III.               Dispositions législatives

[9]               Les dispositions pertinentes de la LIPR sont les paragraphes 36(1), 115(1) et 115(2), et ceux-ci sont reproduits sous l’Annexe A à la présente.

[10]           Les dispositions pertinentes du Code criminel, L.R.C. 1985, c. C-46 [CC], sont les paragraphes 264(1) à 264(3), ainsi que l’article 271, et ceux-ci sont reproduits sous l’Annexe B à la présente.

IV.              Décision contestée

[11]           Au début de ses motifs, le délégué reconnait l’importance de la Décision, précisant qu’elle établira si M. Mworosha peut ou non se faire renvoyer du Canada, en autant que le renvoi respecte l’article 7 de la Charte canadienne des droits et libertés [Charte], tel qu’énoncé par la Cour suprême du Canada [CSC] dans l’arrêt Suresh c. Canada (Ministre de la Citoyenneté de l’Immigration), 2002 CSC 1, [2002] 1 R.C.S. 3. À cette dernière fin, le délégué explique qu’il est nécessaire de considérer le danger à la population Canadienne, le risque de persécution posé par le renvoi ainsi que les considérations d’ordre humanitaire.

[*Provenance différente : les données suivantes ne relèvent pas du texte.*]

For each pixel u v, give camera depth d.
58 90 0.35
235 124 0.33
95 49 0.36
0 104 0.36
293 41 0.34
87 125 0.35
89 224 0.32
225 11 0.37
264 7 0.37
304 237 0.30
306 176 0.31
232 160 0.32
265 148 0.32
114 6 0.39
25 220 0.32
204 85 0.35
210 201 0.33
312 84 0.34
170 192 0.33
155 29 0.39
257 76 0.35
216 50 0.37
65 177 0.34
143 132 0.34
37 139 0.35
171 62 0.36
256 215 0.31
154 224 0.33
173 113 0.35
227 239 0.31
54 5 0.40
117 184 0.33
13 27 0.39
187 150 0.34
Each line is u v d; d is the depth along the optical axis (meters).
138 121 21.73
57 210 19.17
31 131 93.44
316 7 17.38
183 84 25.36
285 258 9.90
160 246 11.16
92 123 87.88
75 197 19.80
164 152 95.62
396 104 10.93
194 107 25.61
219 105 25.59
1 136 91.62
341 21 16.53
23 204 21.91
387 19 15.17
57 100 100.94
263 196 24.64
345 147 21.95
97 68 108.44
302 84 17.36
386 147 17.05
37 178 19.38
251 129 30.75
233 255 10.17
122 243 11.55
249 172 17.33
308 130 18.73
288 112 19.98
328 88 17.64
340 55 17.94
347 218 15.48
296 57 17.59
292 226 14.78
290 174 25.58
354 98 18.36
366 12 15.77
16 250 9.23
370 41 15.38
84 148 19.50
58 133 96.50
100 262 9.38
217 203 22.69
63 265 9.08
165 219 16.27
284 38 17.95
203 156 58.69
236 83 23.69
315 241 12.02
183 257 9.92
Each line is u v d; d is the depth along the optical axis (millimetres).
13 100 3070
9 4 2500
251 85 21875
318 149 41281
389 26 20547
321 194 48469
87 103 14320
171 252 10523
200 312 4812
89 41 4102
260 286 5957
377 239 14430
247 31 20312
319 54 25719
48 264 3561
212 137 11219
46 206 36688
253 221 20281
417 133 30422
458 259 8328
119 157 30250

[12]           Ensuite, le délégué énumère et considère de près les dispositions pertinentes de la LIPR, notamment les paragraphes 36(1), 115(1) et 115(2). Il souligne que l’alinéa 115(2)a) est en accord avec le paragraphe 33(2) de la Convention.

[13]           Le délégué conclu correctement que M. Mworosha est inadmissible au Canada pour grande criminalité sous l’alinéa 36(1)a) de la LIPR en raison des condamnations pour harcèlement criminel et agression sexuelle, deux infractions criminelles passibles d’un emprisonnement maximal de 10 ans et pour laquelle M. Mworosha a reçu une peine totale de 18 mois d’emprisonnement. Le délégué résume les observations de M. Mworosha et de son conseil, et énumère les documents soumis à l’appui de ces observations. Le délégué fait référence à l’expression « danger pour le public », tel qu’énuméré dans Williams c. Canada (ministre de la Citoyenneté et de l’Immigration), [1997] 2 C.F. 646 au para 29, [1997] A.C.F. no 393 [Williams].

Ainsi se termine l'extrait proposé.